Саша встал.
– Мне пора. Не хочу быть лишним.
– Ты не лишний, – сказала Мила, не вставая.
– Лишним становится не тот, кто хочет, а тот, кого уже не ждут.
Она хотела что—то сказать, попытаться опровергнуть его слова, объяснить, что всё иначе, но нужные фразы не пришли. Только тяжесть в груди и ощущение, что любое слово будет запоздалым. Саша повернулся и вышел – не громко, без театральности, просто тихо закрыл за собой дверь, и в этой тишине шаги прозвучали куда громче, чем если бы он что—то крикнул напоследок.
Данила поднялся, не говоря ни слова, медленно подошёл к окну и несколько минут стоял, глядя куда—то вглубь двора, как будто хотел понять, что именно уходит вместе с этим вечером. Потом вернулся, снова сел рядом, не проронив ни звука, но всё в его жестах говорило о том, что внутри у него движется что—то большое и тяжёлое. Мила осталась на месте, с кружкой в руках, которую сжала так крепко, что не сразу заметила, как пальцы побелели от напряжения.
– Ты была с ним раньше?
– Да.
– Ты его любила?
– Наверное. По—другому.
– А он знает?
– Догадывается.
– А теперь?
Она внимательно посмотрела на него: лицо у Данилы оставалось спокойным, с той мягкой, почти детской открытостью, которую она в нём так хорошо знала, но глаза, в отличие от всего остального, были настороженными и по—взрослому серьёзными – в них уже не было наивности, только ожидание и понимание.
– Теперь ты рядом, Даня.
Он кивнул.
– А если он вернётся?
– Я не знаю.
Он не обиделся – лишь слегка склонил голову, словно принял её ответ без сопротивления, но с тем тихим напряжением, которое остаётся внутри. Мила протянула руку, накрыла его ладонь своей, крепко, уверенно, не для утешения, а для того, чтобы он почувствовал: она рядом, по—настоящему, без слов и объяснений, просто здесь – с ним.
А в голове звенело всё то, что Саша не сказал. То, что он понял без слов.
Когда квартира снова осталась без постороннего взгляда, без чужих шагов и голоса, Данила не пошёл ни к окну, ни к столу. Он стоял в дверях кухни, глядя на ту самую кружку, из которой пил Саша. На той всё ещё оставался след – отпечаток от губ или просто тень, которую Мила не успела стереть.

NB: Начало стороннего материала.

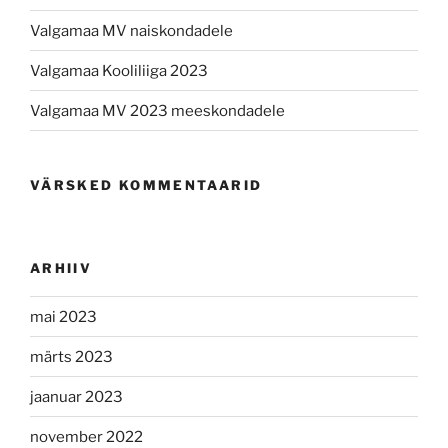
Valgamaa MV naiskondadele
Valgamaa Kooliliiga 2023
Valgamaa MV 2023 meeskondadele
VÄRSKED KOMMENTAARID
ARHIIV
mai 2023
märts 2023
jaanuar 2023
november 2022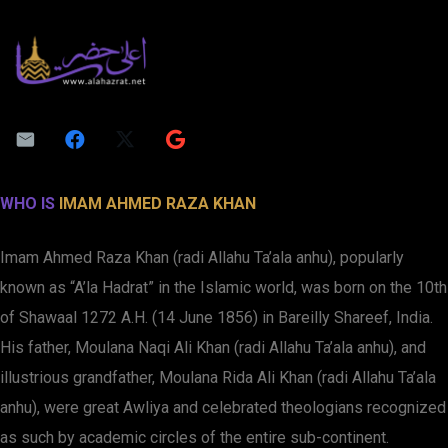
WHO IS
IMAM AHMED RAZA KHAN
Imam Ahmed Raza Khan (radi Allahu Ta’ala anhu), popularly
known as “A’la Hadrat” in the Islamic world, was born on the 10th
of Shawaal 1272 A.H. (14 June 1856) in Bareilly Shareef, India.
His father, Moulana Naqi Ali Khan (radi Allahu Ta’ala anhu), and
illustrious grandfather, Moulana Rida Ali Khan (radi Allahu Ta’ala
anhu), were great Awliya and celebrated theologians recognized
as such by academic circles of the entire sub-continent.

Он смотрел на неё – не на кружку, на Милу – как будто что—то в нём решилось. Долго собирался. Не словами. Глазами. Плечами. Манерой, с которой он молчал слишком плотно.

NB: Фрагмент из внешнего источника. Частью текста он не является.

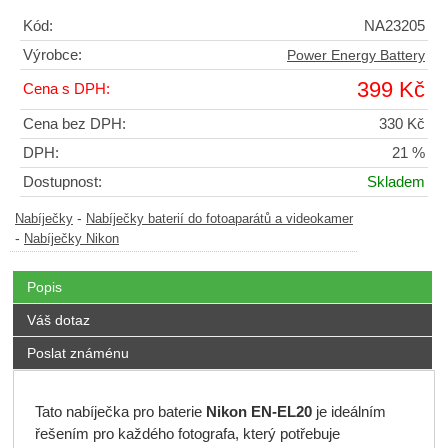
Kód:
NA23205
Výrobce:
Power Energy Battery
399 Kč
Cena s DPH:
Cena bez DPH:
330 Kč
DPH:
21 %
Dostupnost:
Skladem
-
Nabíječky
Nabíječky baterií do fotoaparátů a videokamer
-
Nabíječky Nikon
Popis
Váš dotaz
Poslat známénu
Tato nabíječka pro baterie
Nikon EN-EL20
je ideálním
řešením pro každého fotografa, který potřebuje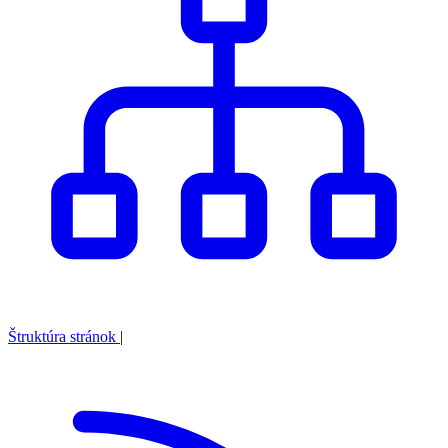
Štruktúra stránok
|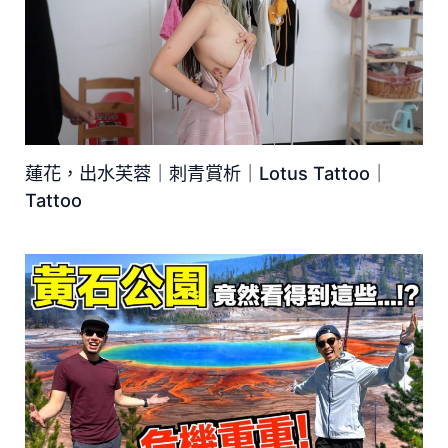
蓮花，出水芙蓉｜刺青賞析｜Lotus Tattoo｜
Tattoo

– Ты с ним была другой, – сказал он наконец. Голос был ровный, но в нём что—то натягивалось. Как тонкая леска. Пока не лопнула.
Мила не поняла сразу, о чём он. О взгляде? О голосе? О том, как она двигалась, когда Саша вошёл?
– Я была вежливой, – попыталась объяснить.
– Не только, – покачал он головой. – Ты ему улыбалась. Меня не замечала.
– Я волновалась, Даня. Не за него. За тебя. За нас. Мне было страшно, что он что—то поймёт.
Он подошёл ближе. Сел напротив. Руки сжал в кулаки на коленях.
– А если бы понял – что? Ты бы ушла?
Мила замерла. Слова собирались внутри с трудом, как вода в глиняной ладони – просачивались сквозь пальцы.
– Я не хочу говорить о "если", – произнесла она. – Я здесь. С тобой. Это не меняется.
Он вскинул взгляд.
– Тогда почему мне кажется, что ты в любой момент можешь уйти?
– Потому что тебе страшно, – прошептала она. – Не потому, что я…
– Мне не просто страшно, – перебил он. – Я внутри всё время держусь, чтобы не сказать. Чтобы не спросить. Я боюсь, что, если открою рот – ты исчезнешь. Что всё это… всё, что у нас, – ты только пока я молчу. А если я скажу, что мне больно – ты отойдёшь. Посмотришь, как сегодня, когда он пришёл. Как будто всё встало на паузу, и я стал лишним.